Source text.
★ ★ ★ ★ ★ ★ ★

The World Health Organization (WHO) has set out a roadmap to reduce deaths from cholera by 90% by 2030. For this to happen, critical research evidence is needed to direct how best to use existing tools, and to develop new and better ones.

Through a targeted Joint Initiative on Research in Epidemic Preparedness and Response funding scheme, we’re supporting researchers to look at how to respond most effectively to outbreaks. For example, we’re funding a team at Fred Hutchinson Cancer Research Center in Seattle, USA, to investigate how best to use limited oral vaccine supplies to protect more people.

But vaccination strategies alone are not enough to control outbreaks.

To help boost prevention, researchers with the Ghana Red Cross Society will evaluate ways to improve water, sanitation and hygiene. And researchers with the Yemen Relief and Reconstruction Foundation will look at what lessons can be learned from the response to cholera in a conflict area. 

"Yemen is experiencing the largest cholera/acute watery diarrhoea epidemic in recent history, with an estimated 1.4 million suspected cases. We hope that our research approach will allow us to identify the challenges at multiple levels − individual, social, community, health system and structural − that impact the ability of the population to benefit from cholera/acute watery diarrhoea control and prevention strategies."

Aisha JumaanYemen Relief and Reconstruction Foundation

2. Support affected countries to be better prepared for outbreaks 

Infectious diseases can jump borders, but the country at the epicentre of an outbreak needs to lead the research and response strategies for these to be effective. International collaboration and expertise should help to build that local capacity.

★ ★ ★ ★ ★ ★ ★

Given data.

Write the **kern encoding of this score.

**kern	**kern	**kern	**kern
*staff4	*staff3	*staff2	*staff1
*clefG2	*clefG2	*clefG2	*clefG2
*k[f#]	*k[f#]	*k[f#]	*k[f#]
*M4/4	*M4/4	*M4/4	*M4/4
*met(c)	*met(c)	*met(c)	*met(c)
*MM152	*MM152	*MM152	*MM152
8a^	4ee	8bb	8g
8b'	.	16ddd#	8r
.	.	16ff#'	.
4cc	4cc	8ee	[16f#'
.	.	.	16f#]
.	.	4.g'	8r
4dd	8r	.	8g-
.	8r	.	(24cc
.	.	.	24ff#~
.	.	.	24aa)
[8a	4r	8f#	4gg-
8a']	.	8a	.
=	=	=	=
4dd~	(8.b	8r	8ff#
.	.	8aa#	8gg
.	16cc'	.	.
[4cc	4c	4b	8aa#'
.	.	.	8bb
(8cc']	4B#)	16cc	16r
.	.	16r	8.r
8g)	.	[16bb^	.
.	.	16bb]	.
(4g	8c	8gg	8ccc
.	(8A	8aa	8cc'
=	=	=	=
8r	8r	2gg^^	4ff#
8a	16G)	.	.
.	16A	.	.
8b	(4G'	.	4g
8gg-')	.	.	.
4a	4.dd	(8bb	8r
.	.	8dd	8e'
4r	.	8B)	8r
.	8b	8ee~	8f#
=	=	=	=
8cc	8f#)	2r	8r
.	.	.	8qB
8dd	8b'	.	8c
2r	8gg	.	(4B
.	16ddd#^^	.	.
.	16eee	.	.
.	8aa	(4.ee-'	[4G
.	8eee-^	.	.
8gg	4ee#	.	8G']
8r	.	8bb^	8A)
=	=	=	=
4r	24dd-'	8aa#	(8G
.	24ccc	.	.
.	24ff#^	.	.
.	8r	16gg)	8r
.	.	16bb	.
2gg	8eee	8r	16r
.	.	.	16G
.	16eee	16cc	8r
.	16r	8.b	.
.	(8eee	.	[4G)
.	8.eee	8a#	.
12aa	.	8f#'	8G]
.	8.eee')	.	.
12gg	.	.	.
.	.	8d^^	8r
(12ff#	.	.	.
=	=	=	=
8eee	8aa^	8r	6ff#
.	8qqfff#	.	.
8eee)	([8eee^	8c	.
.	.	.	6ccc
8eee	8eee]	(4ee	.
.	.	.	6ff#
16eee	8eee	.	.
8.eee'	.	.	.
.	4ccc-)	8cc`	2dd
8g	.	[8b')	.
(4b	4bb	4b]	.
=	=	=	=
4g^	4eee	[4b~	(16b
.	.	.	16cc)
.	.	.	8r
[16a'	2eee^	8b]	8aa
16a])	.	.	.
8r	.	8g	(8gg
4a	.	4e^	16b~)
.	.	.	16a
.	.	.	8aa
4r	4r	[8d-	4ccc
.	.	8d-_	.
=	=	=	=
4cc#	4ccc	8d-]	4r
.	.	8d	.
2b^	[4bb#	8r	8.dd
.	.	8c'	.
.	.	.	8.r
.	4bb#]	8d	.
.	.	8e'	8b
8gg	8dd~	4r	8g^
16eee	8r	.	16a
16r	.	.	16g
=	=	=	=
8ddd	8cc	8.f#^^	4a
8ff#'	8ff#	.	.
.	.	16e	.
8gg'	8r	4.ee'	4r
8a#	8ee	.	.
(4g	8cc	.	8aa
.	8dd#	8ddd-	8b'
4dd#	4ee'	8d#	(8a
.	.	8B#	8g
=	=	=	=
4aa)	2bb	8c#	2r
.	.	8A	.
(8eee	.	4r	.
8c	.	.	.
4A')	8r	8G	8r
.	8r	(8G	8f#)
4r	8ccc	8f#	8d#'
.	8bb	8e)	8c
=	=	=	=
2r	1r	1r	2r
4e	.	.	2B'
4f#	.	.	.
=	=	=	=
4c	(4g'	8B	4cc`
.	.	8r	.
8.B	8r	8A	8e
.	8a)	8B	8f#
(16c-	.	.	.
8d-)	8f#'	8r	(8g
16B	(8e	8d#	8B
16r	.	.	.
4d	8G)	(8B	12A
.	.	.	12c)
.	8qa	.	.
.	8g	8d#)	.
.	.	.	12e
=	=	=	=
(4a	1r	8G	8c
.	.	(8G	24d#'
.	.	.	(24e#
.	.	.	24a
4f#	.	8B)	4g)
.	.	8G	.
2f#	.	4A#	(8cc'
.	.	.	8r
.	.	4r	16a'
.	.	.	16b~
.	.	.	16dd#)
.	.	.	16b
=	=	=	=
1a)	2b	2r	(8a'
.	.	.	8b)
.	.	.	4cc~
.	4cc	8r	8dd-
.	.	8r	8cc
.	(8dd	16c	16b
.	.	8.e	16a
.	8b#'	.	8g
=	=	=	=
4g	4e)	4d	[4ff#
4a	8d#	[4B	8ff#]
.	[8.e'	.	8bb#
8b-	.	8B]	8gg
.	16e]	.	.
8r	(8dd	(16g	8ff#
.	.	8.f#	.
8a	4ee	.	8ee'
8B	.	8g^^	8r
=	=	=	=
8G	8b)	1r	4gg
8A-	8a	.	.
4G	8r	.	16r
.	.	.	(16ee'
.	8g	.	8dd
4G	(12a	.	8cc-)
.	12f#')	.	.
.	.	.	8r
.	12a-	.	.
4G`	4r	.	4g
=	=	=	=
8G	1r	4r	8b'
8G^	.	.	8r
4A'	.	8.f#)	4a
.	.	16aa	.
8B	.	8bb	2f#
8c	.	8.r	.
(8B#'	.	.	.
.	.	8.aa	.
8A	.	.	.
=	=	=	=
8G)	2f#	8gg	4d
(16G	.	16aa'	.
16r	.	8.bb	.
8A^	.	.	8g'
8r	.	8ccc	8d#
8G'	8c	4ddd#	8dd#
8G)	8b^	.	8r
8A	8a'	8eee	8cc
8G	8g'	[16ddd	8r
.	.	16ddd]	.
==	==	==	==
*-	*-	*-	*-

★ ★ ★ ★ ★ ★ ★

Action item A. Can you reproduce, word for word, the part of the cholera passage that opens with the words containing "The World Health" and closes with "protect more people."?
Action item B. Could you condense the paragraph of the cholera passage beginning "To help boost prevention" into a short bulleted list that keeps its main facts?
The records have no connection to the cholera passage.

Worked solution A.
The World Health Organization (WHO) has set out a roadmap to reduce deaths from cholera by 90% by 2030. For this to happen, critical research evidence is needed to direct how best to use existing tools, and to develop new and better ones.

Through a targeted Joint Initiative on Research in Epidemic Preparedness and Response funding scheme, we’re supporting researchers to look at how to respond most effectively to outbreaks. For example, we’re funding a team at Fred Hutchinson Cancer Research Center in Seattle, USA, to investigate how best to use limited oral vaccine supplies to protect more people.

Worked solution B.
- Researchers with the Ghana Red Cross Society will evaluate ways to improve water, sanitation and hygiene to help boost prevention.
- Researchers with the Yemen Relief and Reconstruction Foundation will look at lessons from the response to cholera in a conflict area.